According to analysis of flight manifests of planes that landed in Portugal on their way to Guantanamo, his ID number was listed on a January 20, 2002, flight, and also listed on the flight manifest of a February 9, 2002.
His name was listed three times on the January 20, 2002, flight manifest.
On the February 9, 2002, flight manifest his ID was attached to Mehrabanb Fazrollah, a Tajikistani captive.

He was named on a list of Saudi Arabia's most wanted terrorist suspects.
Al-Shedocky was one of the first Guantanamo captives to be repatriated.
According to The Saudi Repatriates Report, Al-Shedocky was one of five men repatriated on May 15, 2003.
The New York Times reported that his repatriation, and that of four other Saudis repatriated at the same time, was part of a secret deal.
Saudi Arabia had been holding seven westerners, five of whom were United Kingdom citizens. The story reported that the five Saudis' repatriation was in return for the repatriation of the UK citizens.

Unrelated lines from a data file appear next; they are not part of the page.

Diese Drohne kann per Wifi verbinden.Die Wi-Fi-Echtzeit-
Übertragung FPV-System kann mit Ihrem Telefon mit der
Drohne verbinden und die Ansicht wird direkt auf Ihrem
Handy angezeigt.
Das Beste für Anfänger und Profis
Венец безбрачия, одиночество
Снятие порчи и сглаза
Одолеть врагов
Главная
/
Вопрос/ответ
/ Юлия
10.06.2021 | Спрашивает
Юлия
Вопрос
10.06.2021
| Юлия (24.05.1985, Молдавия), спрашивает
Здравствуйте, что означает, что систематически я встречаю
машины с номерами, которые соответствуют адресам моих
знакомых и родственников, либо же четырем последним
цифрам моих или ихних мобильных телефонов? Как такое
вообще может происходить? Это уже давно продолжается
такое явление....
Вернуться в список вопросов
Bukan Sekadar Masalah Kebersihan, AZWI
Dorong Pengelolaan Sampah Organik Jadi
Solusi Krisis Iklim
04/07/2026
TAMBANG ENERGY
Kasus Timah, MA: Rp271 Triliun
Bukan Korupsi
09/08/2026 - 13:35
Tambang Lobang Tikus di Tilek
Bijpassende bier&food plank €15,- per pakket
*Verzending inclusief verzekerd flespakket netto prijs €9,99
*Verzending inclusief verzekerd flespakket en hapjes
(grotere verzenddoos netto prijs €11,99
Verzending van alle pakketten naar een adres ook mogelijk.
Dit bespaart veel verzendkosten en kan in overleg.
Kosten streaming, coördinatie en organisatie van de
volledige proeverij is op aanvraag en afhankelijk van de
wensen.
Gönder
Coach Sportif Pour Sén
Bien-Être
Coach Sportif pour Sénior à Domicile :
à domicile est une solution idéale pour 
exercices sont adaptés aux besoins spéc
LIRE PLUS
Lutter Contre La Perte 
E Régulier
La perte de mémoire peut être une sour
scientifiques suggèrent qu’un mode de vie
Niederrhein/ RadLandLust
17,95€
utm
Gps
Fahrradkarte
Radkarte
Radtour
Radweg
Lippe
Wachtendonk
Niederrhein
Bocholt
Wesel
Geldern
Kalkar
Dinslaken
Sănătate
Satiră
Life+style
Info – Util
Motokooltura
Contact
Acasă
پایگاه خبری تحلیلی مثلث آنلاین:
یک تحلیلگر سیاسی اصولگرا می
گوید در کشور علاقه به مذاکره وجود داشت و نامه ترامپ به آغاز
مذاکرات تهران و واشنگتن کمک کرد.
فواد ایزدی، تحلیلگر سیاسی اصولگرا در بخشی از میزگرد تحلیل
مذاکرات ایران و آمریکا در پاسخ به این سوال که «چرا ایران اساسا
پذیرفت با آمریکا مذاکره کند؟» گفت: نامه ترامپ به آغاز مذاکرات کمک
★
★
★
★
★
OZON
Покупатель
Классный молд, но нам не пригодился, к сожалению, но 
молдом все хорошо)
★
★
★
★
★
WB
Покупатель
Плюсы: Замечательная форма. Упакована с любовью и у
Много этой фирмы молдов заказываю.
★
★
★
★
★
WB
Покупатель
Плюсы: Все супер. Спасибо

The other four Saudi men released when he was were:
Fahd Abdallah Ibrahim Al-Shabani, Fawaz Abd Al-Aziz Al-Zahrani, Ibrahim Rushdan Brayk Al-Shili and Ibrahim Umar Ali Al-Umar.

In 2009, following his placement on the Saudi most-wanted list, Evan Kohlmann, of the NEFA Foundation, reported that in 2004 Saudi Interior Minister Prince Nayef announced in 2004 that Meshal was to be tried in the Saudi justice system.
Kohlmann, quoting cageprisoners.com reported that "he was held in Haer prison, near Riyadh, for a year before being transferred to a regional prison, so that he could be closer to his family."

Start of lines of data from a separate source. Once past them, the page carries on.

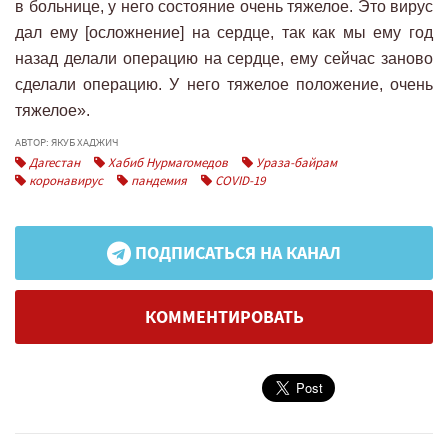
в больнице, у него состояние очень тяжелое. Это вирус
дал ему [осложнение] на сердце, так как мы ему год
назад делали операцию на сердце, ему сейчас заново
сделали операцию. У него тяжелое положение, очень
тяжелое».
АВТОР: ЯКУБ ХАДЖИЧ
Дагестан
Хабиб Нурмагомедов
Ураза-байрам
коронавирус
пандемия
COVID-19
ПОДПИСАТЬСЯ НА КАНАЛ
КОММЕНТИРОВАТЬ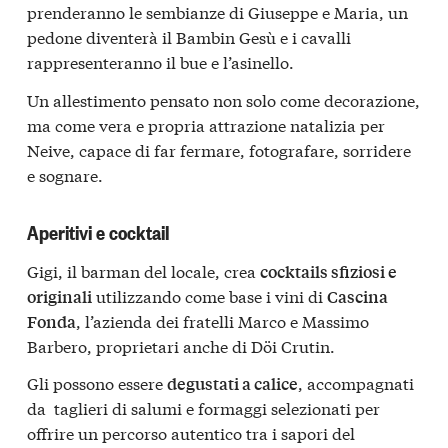
prenderanno le sembianze di Giuseppe e Maria, un
pedone diventerà il Bambin Gesù e i cavalli
rappresenteranno il bue e l’asinello.
Un allestimento pensato non solo come decorazione,
ma come vera e propria attrazione natalizia per
Neive, capace di far fermare, fotografare, sorridere
e sognare.
Aperitivi e cocktail
Gigi, il barman del locale, crea
cocktails sfiziosi e
utilizzando come base i vini di
originali
Cascina
, l’azienda dei fratelli Marco e Massimo
Fonda
Barbero, proprietari anche di Döi Crutin.
Gli possono essere
, accompagnati
degustati a calice
da taglieri di salumi e formaggi selezionati per
offrire un percorso autentico tra i sapori del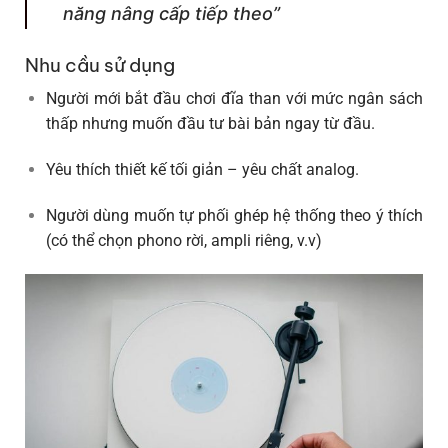
năng nâng cấp tiếp theo”
Nhu cầu sử dụng
Người
mới bắt đầu chơi đĩa than với mức ngân sách
thấp
nhưng muốn đầu tư bài bản ngay từ đầu.
Yêu thích thiết kế tối giản
– yêu chất analog.
Người dùng muốn
tự phối ghép hệ thống
theo ý thích
(có thể chọn phono rời, ampli riêng, v.v)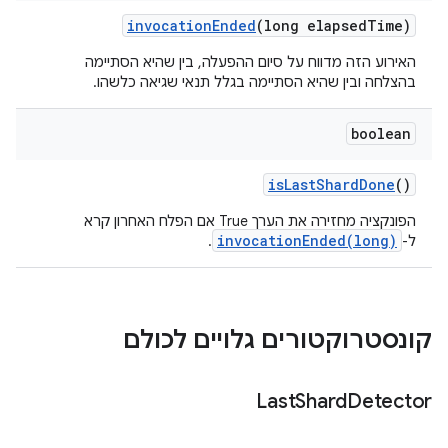
invocation
Ended
(long elapsed
Time)
האירוע הזה מדווח על סיום ההפעלה, בין שהיא הסתיימה
בהצלחה ובין שהיא הסתיימה בגלל תנאי שגיאה כלשהו.
boolean
is
Last
Shard
Done
()
הפונקציה מחזירה את הערך True אם הפלח האחרון קרא
invocationEnded(long)
ל-
.
קונסטרוקטורים גלויים לכולם
Last
Shard
Detector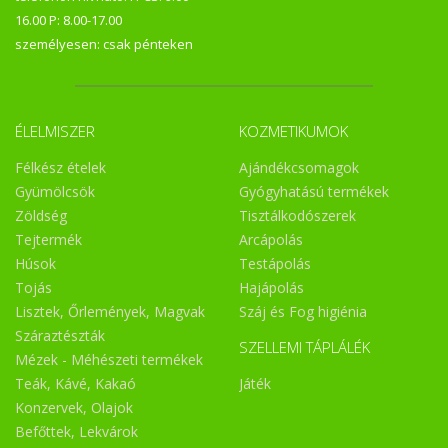
16.00 P: 8.00-17.00
személyesen: csak pénteken
ÉLELMISZER
KOZMETIKUMOK
Félkész ételek
Ajándékcsomagok
Gyümölcsök
Gyógyhatású termékek
Zöldség
Tisztálkodószerek
Tejtermék
Arcápolás
Húsok
Testápolás
Tojás
Hajápolás
Lisztek, Őrlemények, Magvak
Száj és Fog higiénia
Száraztészták
SZELLEMI TÁPLÁLÉK
Mézek - Méhészeti termékek
Teák, Kávé, Kakaó
Játék
Konzervek, Olajok
Befőttek, Lekvárok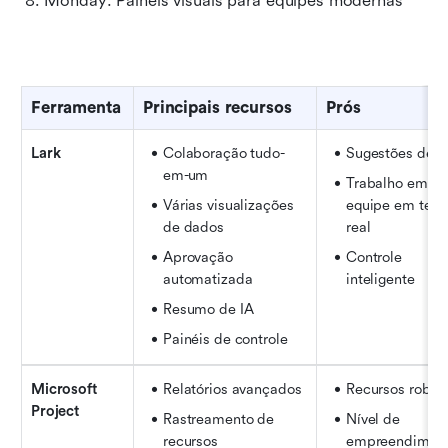
 8. Monday: Painéis visuais para equipes modernas
Ferramenta
Principais recursos
Prós
Lark
Colaboração tudo-
Sugestões de I
em-um
Trabalho em 
Várias visualizações 
equipe em temp
de dados
real
Aprovação 
Controle 
automatizada
inteligente
Resumo de IA
Painéis de controle
Microsoft 
Relatórios avançados
Recursos robus
Project
Rastreamento de 
Nível de 
recursos
empreendimen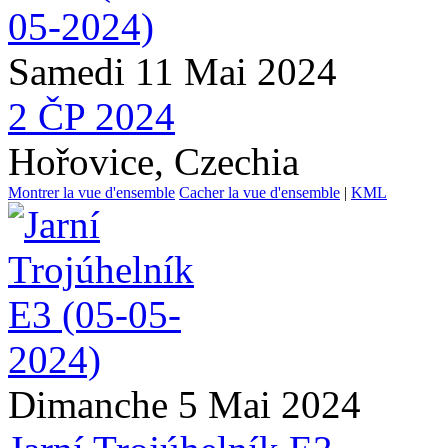
Samedi 11 Mai 2024
2 ČP 2024
Hořovice, Czechia
Montrer la vue d'ensemble
Cacher la vue d'ensemble
|
KML
Dimanche 5 Mai 2024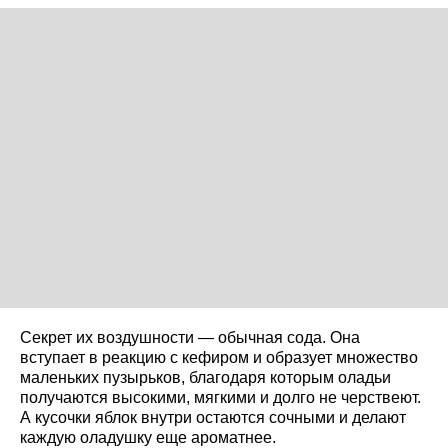
Секрет их воздушности — обычная сода. Она
вступает в реакцию с кефиром и образует множество
маленьких пузырьков, благодаря которым оладьи
получаются высокими, мягкими и долго не черствеют.
А кусочки яблок внутри остаются сочными и делают
каждую оладушку еще ароматнее.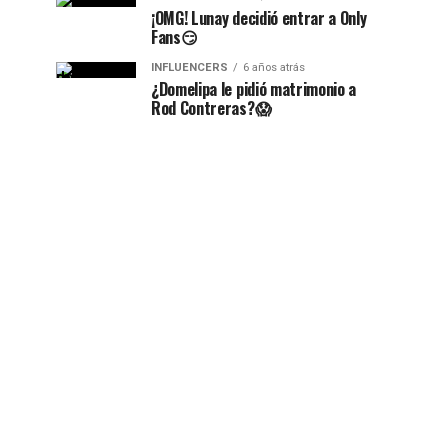
¡OMG! Lunay decidió entrar a Only
Fans😏
INFLUENCERS
6 años atrás
¿Domelipa le pidió matrimonio a
Rod Contreras?😱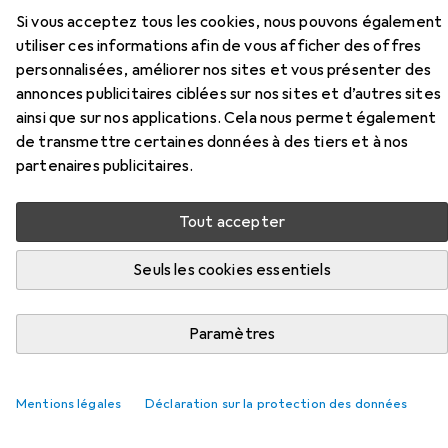
Si vous acceptez tous les cookies, nous pouvons également
Ici, vous trouverez des accessoires compatibles avec le
utiliser ces informations afin de vous afficher des offres
produit Abeba Chaussures ESD de la catégorie Semelles.
personnalisées, améliorer nos sites et vous présenter des
Pertinence
annonces publicitaires ciblées sur nos sites et d’autres sites
ainsi que sur nos applications. Cela nous permet également
Liste des produits
de transmettre certaines données à des tiers et à nos
partenaires publicitaires.
Semelles
Tout accepter
EUR
19,02
Puma
Einlegesohle
Seuls les cookies essentiels
6
Paramètres
Mentions légales
Déclaration sur la protection des données
Semelles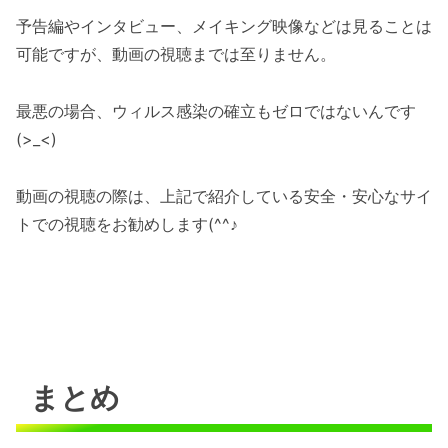
予告編やインタビュー、メイキング映像などは見ることは
可能ですが、動画の視聴までは至りません。
最悪の場合、ウィルス感染の確立もゼロではないんです
(>_<)
動画の視聴の際は、上記で紹介している安全・安心なサイ
トでの視聴をお勧めします(^^♪
まとめ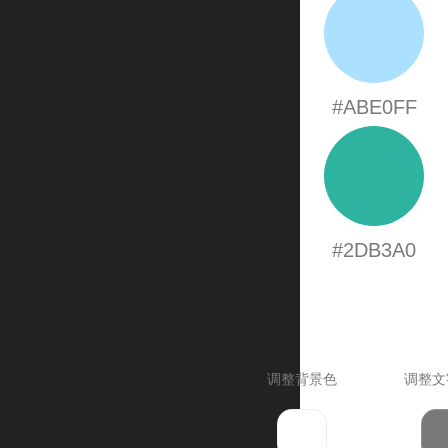
#ABE0FF
#2DB3A0
调整背景色
调整文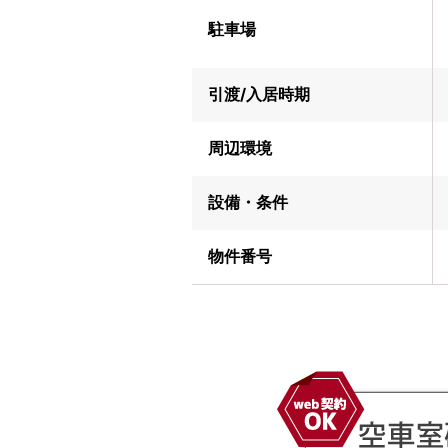
駐車場
引渡/入居時期
周辺環境
設備・条件
物件番号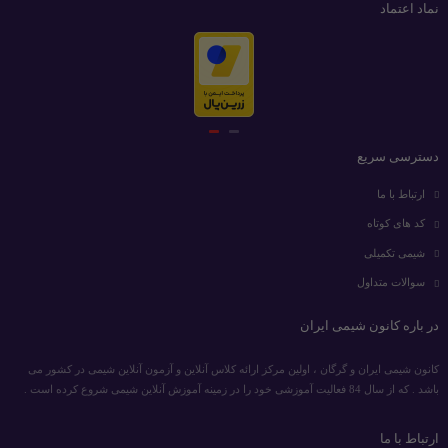
نماد اعتماد
دسترسی سریع
ارتباط با ما
کد های کوتاه
شیمی تکمیلی
سوالات متداول
در باره کانون شیمی ایران
کانون شیمی ایران و گرگان ، اولین مرکز ارائه کلاس آنلاین و آزمون آنلاین شیمی در کشور می
باشد . که از سال 84 فعالیت آموزشی خود را در زمینه آموزش آنلاین شیمی شروع کرده است .
ارتباط با ما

In 2014, AQAP indicated in a three-part documentary about the group's former deputy leader Said Ali al-Shihri's life and death that al-Shedocky was dead by having the phrase "May Allah accept him" posted next to his name. The phrase is reserved for jihadists who have been killed in battle. The group did not provide any details on al-Shedocky's death.